Ces positions divergentes prises par les fédérations de football des différentes démocraties populaires sont bien sur à mettre en relation avec la situation politique au sein du monde communiste en août 1968. En effet, en boycottant la 14ème édition de la Coupe d’Europe des clubs champions, la Bulgarie, la Hongrie, la Pologne et la R.D.A., réaffirmaient leur soutien inconditionnel à la politique répressive menée par l’URSS. Leurs armées avaient d’ailleurs avait pris part à l’intervention militaire. A ce club des « Cinq » s’opposaient donc la Tchécoslovaquie, la Roumanie et la Yougoslavie. Pour ces trois nations, il s’agissait de respecter cette « solidarité triangulaire » développée entre elles à partir de janvier 1968 et qui n’était pas sans rappeler leur alliance au sein de la « Petite Entente » pendant l’Entre-deux-guerres. Le Roumain Ceaucescu avait refusé de participer à l’invasion de Prague, poursuivant ainsi la prudente émancipation politique et économique initiée dès 1961 par son prédécesseur Gheorgiu Dej. Cette indépendance vis-à-vis de Moscou, Tito l’obtenu dans l’immédiat second après-guerre. En effet, à partir de 1948, le président yougoslave avait engagé son pays dans la voie d’un communisme « national », marquant un coup d’arrêt à l’expansion soviétique en Europe de l’Est.

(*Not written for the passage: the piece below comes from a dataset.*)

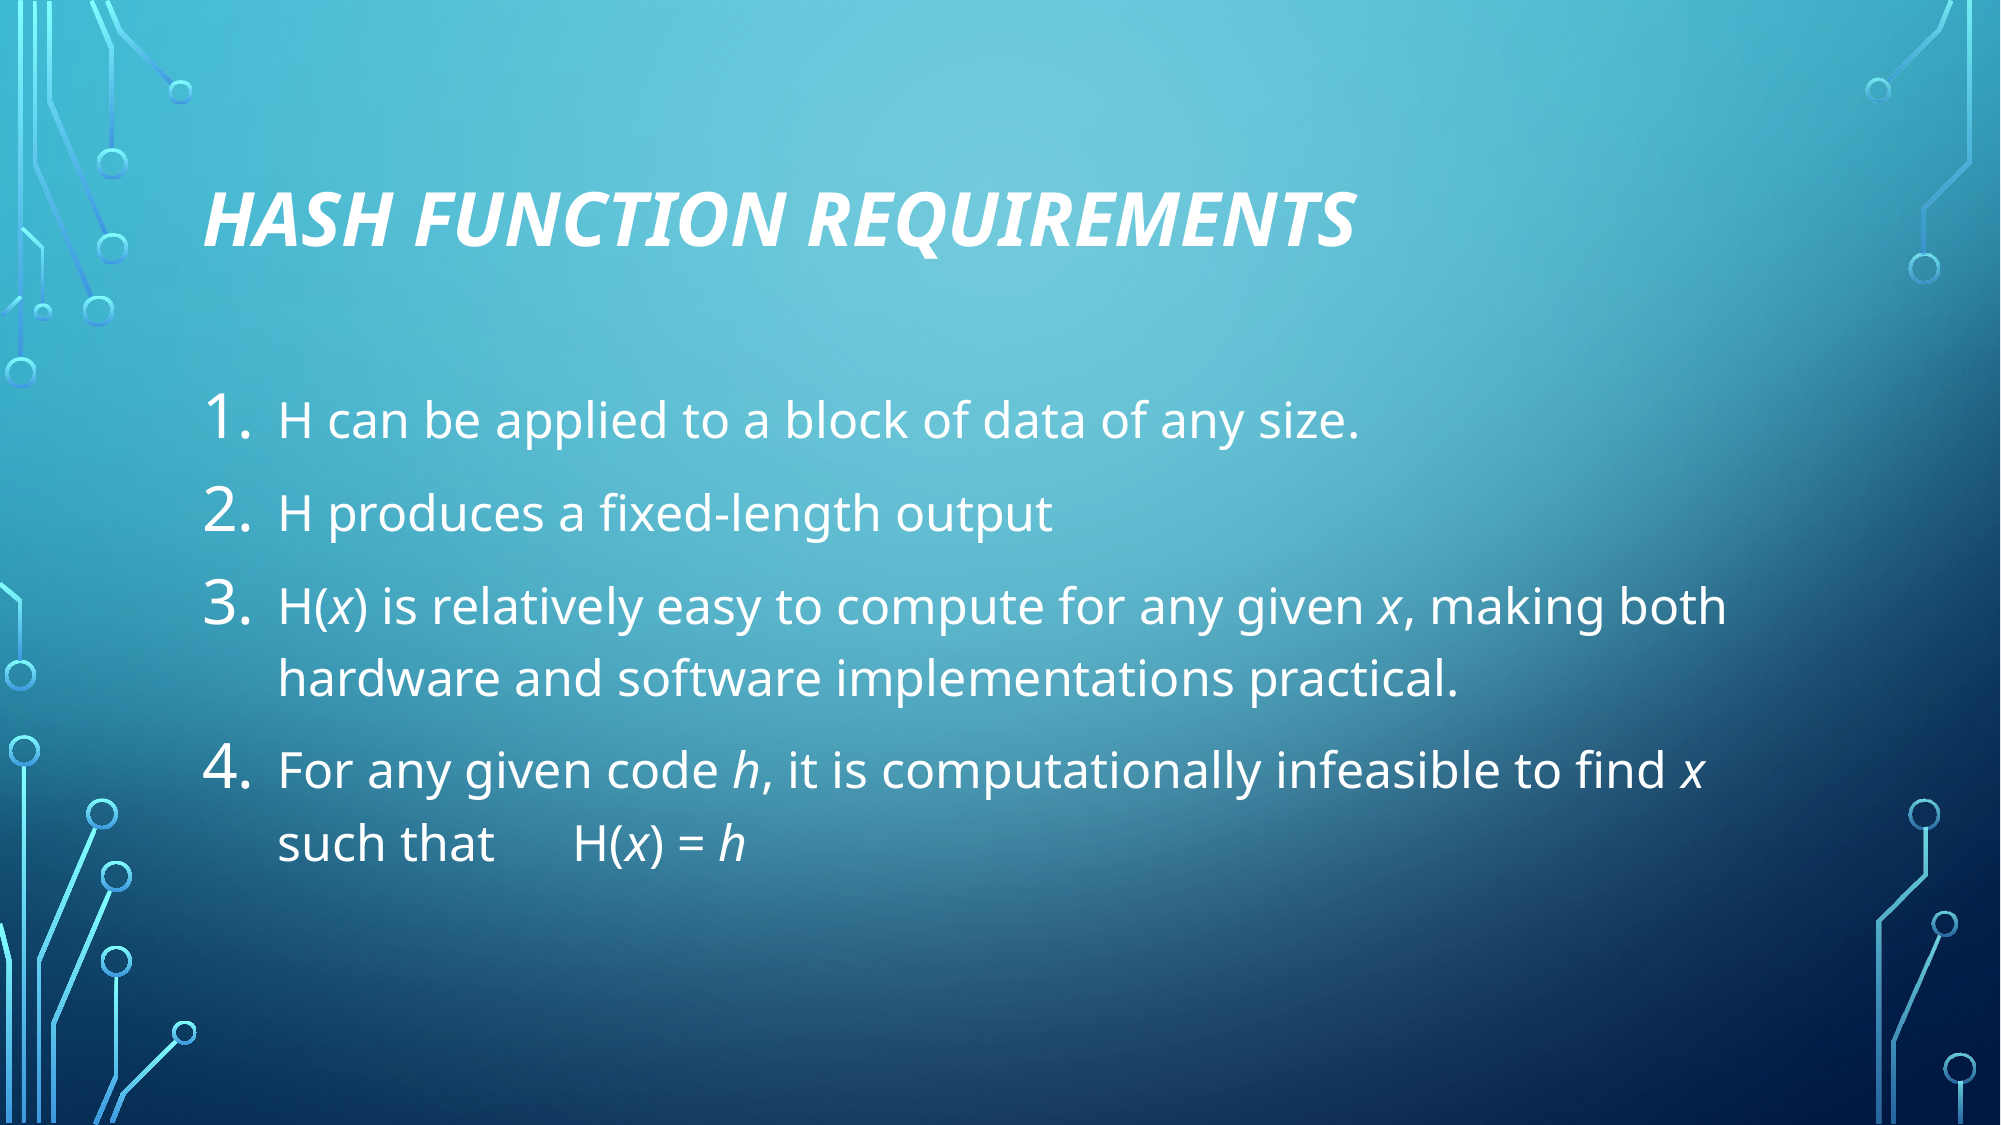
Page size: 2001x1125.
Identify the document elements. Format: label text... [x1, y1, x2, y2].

title Hash Function Requirements [187, 101, 1813, 344]
list H can be applied to a block of data of any size. H produces a fixed-length output H(x) is relatively easy to compute for any given x, making both hardware and software implementations practical. For any given code h, it is computationally infeasible to find x such that H(x) = h [187, 369, 1813, 950]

Sur les seize équipes prévues pour le premier tour, seul treize furent disputés : l’Etoile Rouge de Belgrade devant être opposée au champion de R.D.A. passa les seizièmes sans disputer la moindre rencontre. Il en fut de même pour le Benfica et le Milan A.C. au second tour, auquel 14 équipes seulement prenaient part. En revanche, cette défection d’une partie des pays de l’Est ne brouilla pas la hiérarchie sportive : à moins d’un exploit, aucun champion de l’Est n’était en mesure de battre le Milan A.C. des Rivera, Prati et autre Sormani, logique vainqueur d’une compétition ou l’étoile montante du football européen, l’Ajax d’Amsterdam de Johan Cruyjff.